**Data for the task**
-*-

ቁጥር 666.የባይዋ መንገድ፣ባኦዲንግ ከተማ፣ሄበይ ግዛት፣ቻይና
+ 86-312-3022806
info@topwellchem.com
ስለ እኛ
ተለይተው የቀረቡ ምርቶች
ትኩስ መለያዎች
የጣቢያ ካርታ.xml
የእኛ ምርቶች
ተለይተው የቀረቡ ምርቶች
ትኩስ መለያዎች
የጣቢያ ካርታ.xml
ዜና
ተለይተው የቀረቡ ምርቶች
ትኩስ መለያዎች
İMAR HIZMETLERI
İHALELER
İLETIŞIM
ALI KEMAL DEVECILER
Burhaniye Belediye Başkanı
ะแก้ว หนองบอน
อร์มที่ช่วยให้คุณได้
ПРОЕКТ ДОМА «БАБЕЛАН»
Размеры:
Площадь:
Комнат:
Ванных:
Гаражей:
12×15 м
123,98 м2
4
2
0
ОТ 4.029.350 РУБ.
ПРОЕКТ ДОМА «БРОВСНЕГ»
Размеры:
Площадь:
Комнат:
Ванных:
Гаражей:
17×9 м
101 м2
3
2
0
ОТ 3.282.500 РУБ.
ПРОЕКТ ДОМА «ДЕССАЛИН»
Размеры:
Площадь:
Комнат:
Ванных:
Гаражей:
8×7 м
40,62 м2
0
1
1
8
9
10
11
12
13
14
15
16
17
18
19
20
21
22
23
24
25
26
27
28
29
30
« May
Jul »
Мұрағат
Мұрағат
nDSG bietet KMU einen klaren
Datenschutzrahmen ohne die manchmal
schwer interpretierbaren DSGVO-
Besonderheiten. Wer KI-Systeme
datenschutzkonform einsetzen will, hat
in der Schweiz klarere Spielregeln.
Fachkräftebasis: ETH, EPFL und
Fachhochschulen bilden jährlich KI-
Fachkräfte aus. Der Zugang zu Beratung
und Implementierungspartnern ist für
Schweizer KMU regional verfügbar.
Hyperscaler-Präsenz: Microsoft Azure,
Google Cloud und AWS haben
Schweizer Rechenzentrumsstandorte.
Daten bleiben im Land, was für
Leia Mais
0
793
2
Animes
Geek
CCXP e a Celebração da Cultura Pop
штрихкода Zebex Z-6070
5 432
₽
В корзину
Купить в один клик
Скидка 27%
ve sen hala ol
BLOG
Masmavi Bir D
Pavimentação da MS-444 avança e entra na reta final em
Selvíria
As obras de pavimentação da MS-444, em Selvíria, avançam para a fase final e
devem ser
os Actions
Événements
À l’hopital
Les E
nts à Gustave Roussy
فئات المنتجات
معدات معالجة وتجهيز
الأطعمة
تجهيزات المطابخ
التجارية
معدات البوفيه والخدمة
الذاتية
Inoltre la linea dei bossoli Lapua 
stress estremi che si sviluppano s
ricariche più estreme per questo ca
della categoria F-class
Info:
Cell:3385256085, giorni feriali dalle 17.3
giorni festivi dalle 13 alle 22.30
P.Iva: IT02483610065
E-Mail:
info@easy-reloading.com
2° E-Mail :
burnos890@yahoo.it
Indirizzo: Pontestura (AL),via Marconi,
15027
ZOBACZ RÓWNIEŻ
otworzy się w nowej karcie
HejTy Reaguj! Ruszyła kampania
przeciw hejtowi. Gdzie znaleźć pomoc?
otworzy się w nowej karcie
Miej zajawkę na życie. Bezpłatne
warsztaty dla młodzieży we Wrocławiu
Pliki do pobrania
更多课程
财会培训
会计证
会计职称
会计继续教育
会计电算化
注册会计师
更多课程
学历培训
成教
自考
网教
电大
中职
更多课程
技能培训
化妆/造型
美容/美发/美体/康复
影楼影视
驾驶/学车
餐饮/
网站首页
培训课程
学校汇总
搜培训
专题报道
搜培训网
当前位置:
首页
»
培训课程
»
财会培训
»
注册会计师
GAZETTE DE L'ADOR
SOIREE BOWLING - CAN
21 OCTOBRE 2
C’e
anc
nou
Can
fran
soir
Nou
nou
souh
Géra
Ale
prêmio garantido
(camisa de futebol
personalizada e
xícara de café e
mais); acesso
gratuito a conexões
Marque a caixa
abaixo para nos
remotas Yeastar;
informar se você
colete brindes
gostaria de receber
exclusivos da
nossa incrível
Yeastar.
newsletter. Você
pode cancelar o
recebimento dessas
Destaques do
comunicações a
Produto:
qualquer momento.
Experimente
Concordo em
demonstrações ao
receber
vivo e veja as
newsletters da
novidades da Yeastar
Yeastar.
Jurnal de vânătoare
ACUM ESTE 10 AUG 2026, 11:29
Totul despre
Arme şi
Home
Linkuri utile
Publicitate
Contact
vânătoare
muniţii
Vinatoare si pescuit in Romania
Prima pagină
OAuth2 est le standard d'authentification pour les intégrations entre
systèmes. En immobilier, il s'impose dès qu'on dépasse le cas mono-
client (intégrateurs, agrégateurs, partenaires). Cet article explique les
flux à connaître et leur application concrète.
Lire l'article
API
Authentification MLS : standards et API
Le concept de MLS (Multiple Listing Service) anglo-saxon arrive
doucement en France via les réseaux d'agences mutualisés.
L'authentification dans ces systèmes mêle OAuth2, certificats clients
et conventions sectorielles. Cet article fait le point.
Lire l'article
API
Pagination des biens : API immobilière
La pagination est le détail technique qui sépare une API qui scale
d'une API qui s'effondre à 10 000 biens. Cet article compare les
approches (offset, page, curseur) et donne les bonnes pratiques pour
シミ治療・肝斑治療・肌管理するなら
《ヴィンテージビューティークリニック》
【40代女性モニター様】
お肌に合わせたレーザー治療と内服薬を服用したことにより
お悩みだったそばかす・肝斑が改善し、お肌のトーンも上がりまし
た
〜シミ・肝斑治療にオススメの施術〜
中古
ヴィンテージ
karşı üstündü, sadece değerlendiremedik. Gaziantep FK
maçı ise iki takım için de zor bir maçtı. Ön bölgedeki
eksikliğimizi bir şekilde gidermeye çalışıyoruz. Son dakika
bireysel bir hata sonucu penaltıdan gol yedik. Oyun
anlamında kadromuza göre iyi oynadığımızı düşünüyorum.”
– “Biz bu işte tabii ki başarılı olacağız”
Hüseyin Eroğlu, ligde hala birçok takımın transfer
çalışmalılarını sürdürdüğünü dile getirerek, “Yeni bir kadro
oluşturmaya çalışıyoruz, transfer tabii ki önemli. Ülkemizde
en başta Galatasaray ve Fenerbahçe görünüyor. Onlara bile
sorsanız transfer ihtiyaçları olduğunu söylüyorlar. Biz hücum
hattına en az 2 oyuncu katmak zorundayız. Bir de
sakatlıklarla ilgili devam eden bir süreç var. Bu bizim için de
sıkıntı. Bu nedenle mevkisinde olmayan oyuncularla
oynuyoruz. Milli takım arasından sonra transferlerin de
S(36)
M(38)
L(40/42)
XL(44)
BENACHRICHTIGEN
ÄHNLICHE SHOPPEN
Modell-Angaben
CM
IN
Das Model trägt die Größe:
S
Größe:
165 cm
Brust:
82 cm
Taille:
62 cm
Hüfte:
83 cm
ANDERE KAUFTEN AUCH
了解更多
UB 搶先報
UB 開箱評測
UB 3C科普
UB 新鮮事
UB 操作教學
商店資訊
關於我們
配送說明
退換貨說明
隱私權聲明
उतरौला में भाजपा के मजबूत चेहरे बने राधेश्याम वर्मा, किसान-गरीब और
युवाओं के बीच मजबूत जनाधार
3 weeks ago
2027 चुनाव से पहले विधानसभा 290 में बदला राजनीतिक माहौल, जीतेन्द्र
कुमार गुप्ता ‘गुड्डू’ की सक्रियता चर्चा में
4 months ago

-*-

Search the listing for the word "için". Copy every line in which it occurs.

**Response below**
maçı ise iki takım için de zor bir maçtı. Ön bölgedeki
sakatlıklarla ilgili devam eden bir süreç var. Bu bizim için de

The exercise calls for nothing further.